Exercise text:
= = = = = = =
- Born: September 27, 1978 (age 47) New Carlisle, Ohio, U.S.
- Education: University of Cincinnati (BFA)
- Occupation: Actor
- Years active: 2002–present

= Tyler Maynard =

American stage and film actor (born 1978)

Tyler Maynard (born September 27, 1978) is an American stage and film actor. He is best known for playing Mark in the 2005 musical Altar Boyz, for which he won a Theatre World Award and received a nomination for a Drama Desk Award.

==Biography==
Maynard grew up in New Carlisle, Ohio, with one older and one younger sister named Brooke and Ashley respectively. His mother is a high school English teacher. He was a self-described "shy" child, whose dream was to become a marine biologist. He was part of his school choir, and by the sixth grade he landed his first professional acting role at the La Comedia Dinner Theatre. He attended Tecumseh High School. From 1993 to 1997 while in high school, Maynard joined the Muse Machine where he starred in Peter Pan, The Wizard of Oz, The Music Man, Oliver and Me and My Girl.

When he was 18, Maynard was accepted at the College Conservatory of Music at the University of Cincinnati where, among other productions, he starred as Otto Kringelein in Grand Hotel, and had a lead role in Godspell. After graduating in 2001, Maynard moved to New York City where he worked as a doorman at the Hudson Hotel for four months.
= = = = = = =
Stored data:
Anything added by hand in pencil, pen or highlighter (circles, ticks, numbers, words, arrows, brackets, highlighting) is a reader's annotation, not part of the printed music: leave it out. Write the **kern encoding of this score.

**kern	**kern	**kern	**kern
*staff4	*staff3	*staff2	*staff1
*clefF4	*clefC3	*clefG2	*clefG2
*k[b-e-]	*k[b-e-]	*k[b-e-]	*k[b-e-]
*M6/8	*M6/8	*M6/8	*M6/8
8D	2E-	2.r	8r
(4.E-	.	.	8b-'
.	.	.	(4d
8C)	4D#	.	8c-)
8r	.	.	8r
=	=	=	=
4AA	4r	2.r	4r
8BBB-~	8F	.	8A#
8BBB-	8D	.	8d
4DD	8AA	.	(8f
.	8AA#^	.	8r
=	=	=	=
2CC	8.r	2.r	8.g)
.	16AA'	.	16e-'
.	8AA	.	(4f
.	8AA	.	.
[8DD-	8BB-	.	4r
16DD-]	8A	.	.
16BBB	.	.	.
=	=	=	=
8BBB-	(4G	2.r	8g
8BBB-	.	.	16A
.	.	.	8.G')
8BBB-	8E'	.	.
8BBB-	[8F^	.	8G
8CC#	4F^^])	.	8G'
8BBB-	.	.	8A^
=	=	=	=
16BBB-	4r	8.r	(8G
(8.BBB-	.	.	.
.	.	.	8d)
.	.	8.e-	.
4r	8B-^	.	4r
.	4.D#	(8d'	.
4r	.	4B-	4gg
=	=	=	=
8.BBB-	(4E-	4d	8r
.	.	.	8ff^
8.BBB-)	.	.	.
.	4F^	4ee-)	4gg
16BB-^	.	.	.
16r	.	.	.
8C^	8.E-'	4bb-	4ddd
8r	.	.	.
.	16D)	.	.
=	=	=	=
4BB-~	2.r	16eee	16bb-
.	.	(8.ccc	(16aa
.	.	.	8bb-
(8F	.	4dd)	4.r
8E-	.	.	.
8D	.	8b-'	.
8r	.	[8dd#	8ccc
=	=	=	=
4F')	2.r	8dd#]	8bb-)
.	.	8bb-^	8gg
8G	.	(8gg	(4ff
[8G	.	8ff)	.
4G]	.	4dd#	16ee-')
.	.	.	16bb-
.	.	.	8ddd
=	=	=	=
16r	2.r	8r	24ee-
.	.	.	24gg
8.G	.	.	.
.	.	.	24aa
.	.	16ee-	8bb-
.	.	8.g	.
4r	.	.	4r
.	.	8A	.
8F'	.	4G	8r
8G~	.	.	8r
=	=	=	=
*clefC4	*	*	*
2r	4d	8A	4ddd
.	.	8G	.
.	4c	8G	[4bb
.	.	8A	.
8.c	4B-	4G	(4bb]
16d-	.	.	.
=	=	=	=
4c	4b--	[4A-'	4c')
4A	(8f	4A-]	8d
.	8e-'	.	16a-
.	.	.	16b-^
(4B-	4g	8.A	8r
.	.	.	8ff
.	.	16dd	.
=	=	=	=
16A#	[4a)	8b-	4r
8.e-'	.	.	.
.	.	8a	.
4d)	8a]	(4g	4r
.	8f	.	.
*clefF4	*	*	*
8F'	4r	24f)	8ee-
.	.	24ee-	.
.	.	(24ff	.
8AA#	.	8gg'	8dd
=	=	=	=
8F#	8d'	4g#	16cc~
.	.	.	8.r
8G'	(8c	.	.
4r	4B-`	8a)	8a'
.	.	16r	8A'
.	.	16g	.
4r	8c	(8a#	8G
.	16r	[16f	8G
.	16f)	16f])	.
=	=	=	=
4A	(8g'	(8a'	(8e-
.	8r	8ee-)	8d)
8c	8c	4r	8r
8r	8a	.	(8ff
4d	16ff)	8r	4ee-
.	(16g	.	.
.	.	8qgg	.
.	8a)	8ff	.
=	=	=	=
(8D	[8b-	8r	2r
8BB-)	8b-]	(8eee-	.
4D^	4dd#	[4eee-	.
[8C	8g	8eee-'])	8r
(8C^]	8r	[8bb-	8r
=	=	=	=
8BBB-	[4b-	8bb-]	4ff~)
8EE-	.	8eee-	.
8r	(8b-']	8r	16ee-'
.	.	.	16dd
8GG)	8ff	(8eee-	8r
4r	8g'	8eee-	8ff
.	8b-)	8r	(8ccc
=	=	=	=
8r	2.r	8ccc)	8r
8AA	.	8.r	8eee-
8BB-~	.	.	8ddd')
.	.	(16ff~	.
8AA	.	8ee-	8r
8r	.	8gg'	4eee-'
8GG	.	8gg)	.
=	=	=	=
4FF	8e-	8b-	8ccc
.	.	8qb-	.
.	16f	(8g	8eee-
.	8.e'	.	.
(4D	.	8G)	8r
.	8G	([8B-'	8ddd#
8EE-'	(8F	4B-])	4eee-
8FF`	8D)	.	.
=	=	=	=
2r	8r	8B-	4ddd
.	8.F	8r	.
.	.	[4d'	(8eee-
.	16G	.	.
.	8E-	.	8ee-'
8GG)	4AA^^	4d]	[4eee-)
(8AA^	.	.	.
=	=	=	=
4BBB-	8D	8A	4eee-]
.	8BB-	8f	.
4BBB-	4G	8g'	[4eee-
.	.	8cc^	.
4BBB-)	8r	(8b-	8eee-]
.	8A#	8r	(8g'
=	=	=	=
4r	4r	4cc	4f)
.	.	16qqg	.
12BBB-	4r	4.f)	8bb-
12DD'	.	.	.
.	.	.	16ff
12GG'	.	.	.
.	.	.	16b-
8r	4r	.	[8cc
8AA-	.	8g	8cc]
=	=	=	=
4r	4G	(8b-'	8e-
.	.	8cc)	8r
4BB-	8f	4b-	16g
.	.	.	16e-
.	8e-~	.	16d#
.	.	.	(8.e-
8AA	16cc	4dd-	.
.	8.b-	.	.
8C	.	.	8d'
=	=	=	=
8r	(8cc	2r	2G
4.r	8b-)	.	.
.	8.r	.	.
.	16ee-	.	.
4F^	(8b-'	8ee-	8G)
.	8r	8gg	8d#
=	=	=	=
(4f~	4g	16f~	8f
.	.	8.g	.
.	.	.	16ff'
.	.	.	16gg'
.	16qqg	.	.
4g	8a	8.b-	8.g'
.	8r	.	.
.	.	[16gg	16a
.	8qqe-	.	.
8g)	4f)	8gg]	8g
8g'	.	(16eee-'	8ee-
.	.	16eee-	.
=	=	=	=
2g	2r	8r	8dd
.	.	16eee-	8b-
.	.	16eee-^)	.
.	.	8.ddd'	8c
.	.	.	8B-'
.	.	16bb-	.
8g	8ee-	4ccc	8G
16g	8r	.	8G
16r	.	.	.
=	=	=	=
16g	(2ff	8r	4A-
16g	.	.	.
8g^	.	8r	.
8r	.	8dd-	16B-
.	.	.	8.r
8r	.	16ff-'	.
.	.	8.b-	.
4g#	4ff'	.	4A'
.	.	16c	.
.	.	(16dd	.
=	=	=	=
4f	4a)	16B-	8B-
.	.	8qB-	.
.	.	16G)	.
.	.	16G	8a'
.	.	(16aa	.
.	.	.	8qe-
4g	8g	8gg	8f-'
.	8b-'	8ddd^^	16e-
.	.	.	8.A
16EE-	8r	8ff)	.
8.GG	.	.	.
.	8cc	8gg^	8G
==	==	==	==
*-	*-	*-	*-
= = = = = = =
Tasks to complete:
1 – In the Tyler Maynard article, where did Maynard work as a doorman after moving to New York City?
2 – Print everything in the Tyler Maynard article from "American stage and film actor (born" down to "and My Girl.".
The items have no connection to the Tyler Maynard article.

Your written answers:
1 – At the Hudson Hotel.

2 –
American stage and film actor (born 1978)

Tyler Maynard (born September 27, 1978) is an American stage and film actor. He is best known for playing Mark in the 2005 musical Altar Boyz, for which he won a Theatre World Award and received a nomination for a Drama Desk Award.

==Biography==
Maynard grew up in New Carlisle, Ohio, with one older and one younger sister named Brooke and Ashley respectively. His mother is a high school English teacher. He was a self-described "shy" child, whose dream was to become a marine biologist. He was part of his school choir, and by the sixth grade he landed his first professional acting role at the La Comedia Dinner Theatre. He attended Tecumseh High School. From 1993 to 1997 while in high school, Maynard joined the Muse Machine where he starred in Peter Pan, The Wizard of Oz, The Music Man, Oliver and Me and My Girl.